So awhile back I posted my blog Cinde-who? about how I go about keeping my house in a more organized chaos. I’ve updated my cleaning list recently and prettied it up a bit.
I found that with my health issues, I had let my home fall to the way side. Not really the smartest way to go in order to keep my chaos manageable. My fainting spells seem to becoming less frequent and thus more manageable. Because of that, I decided it was time to whip out the old trusty cleaning list and start making my home a little more manageable as well.
Each day, I complete all the tasks on the daily cleaning list and then follow it up by completing the corresponding days tasks on the weekly cleaning list. I’ve created multiple cleaning lists over the years and with the help of one of my number one besties, I combined her list and my lists to create one master list, using her formatting.
You can snag your free copy of this cleaning list – here – so that you can tweak it to work for your home.

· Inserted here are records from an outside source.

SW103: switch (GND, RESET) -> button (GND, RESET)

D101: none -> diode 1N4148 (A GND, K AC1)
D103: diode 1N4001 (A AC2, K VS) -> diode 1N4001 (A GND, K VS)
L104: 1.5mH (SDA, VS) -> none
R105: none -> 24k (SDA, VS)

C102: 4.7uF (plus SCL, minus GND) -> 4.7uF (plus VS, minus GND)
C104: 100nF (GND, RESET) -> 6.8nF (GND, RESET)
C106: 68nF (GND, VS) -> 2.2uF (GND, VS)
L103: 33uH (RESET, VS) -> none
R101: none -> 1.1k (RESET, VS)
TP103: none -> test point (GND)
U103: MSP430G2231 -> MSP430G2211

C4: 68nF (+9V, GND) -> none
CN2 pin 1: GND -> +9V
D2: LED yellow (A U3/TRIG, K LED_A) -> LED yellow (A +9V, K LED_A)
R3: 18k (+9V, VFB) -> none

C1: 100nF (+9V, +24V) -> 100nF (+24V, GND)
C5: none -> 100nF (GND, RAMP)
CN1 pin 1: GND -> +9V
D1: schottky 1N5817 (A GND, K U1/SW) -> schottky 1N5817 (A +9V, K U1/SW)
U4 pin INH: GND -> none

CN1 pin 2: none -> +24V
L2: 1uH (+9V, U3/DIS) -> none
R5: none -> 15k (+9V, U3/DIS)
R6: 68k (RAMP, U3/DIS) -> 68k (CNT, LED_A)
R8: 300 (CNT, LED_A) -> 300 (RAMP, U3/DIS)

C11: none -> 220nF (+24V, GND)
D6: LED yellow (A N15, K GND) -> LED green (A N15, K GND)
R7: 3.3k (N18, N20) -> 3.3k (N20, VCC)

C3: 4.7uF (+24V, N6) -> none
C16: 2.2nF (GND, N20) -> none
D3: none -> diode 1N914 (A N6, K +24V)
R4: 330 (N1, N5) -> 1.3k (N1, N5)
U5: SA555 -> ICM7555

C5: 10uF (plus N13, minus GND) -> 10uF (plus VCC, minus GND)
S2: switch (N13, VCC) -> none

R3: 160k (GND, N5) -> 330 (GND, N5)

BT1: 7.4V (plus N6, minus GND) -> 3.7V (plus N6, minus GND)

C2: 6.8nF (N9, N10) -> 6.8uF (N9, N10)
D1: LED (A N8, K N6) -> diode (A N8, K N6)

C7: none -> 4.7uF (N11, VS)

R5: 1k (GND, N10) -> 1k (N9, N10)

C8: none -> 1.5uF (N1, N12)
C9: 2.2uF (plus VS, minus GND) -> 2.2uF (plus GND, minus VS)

I know that most of the items on this list are no brainers. Wipe the counters. Sweep the floor. Take out the trash. But for me having the list to cross off seems to hold me accountable for the items I should be doing.
Another thing that I’m beginning to implement in my home is a chore/routine chart for my little ones and an earn it chore chart for my bigs. I scoured the internet for a photo chore chart that was easy to use, functional and actually looked good. What I found after a long time of searching was that I loved the one I found on the blog A Mother Far From Home. They cost a minimal amount and all I had to do was print them off. I’m sure that I could have found some on Amazon to use that were already printed, cut and laminated but why not support fellow mom bloggers instead? Am I right?
I created both a chore chart and a daily task chart for Gabe – Oliver will be using this bit by bit as he understands as well. I attached it to a magnetic board and glued magnets to the back of task cards to make it almost like a game. As the tasks get completed we match the cards to each task.
For the older kids the work for pay chore chart that I found on Living Well Spending Less seemed like the easiest route to go. I bought a decent looking cork board, some clips to attach chores and money to and hung it up. If the kids want to earn money, they choose a chore and once complete they can take the corresponding cash. Win, win.
As far as chores go, I looked up numerous “age appropriate chore lists” on the internet and found a handful for both the littles and the bigs. For the littles, I pay them a dollar per year old. So Gabe earns $3/week and Oliver earns $1/week. The older boys can earn as much as they want depending on what chores they decide they want to do. Their rooms must be in order and their beds made before completing any of the “for pay” items and each item must be mom/dad approved before being paid.
For the little ones:
put dirty clothes down laundry chute
match clean socks
put toys away
For the big kids:
mow the lawn – $5
shovel the sidewalk – $4
take out trash – $1
wash laundry – $2
clean bathroom – $3
de-clutter toy room – $1
put dishes away – $2
walk the dogs – $2
vacuum/sweep a room – $1
babysit siblings – $5
So far, Gabe seems to love having some structure and asks what’s next a lot. Still waiting to see what the boys end up doing with their chart. I’ll keep you posted. How do you think this could work for you?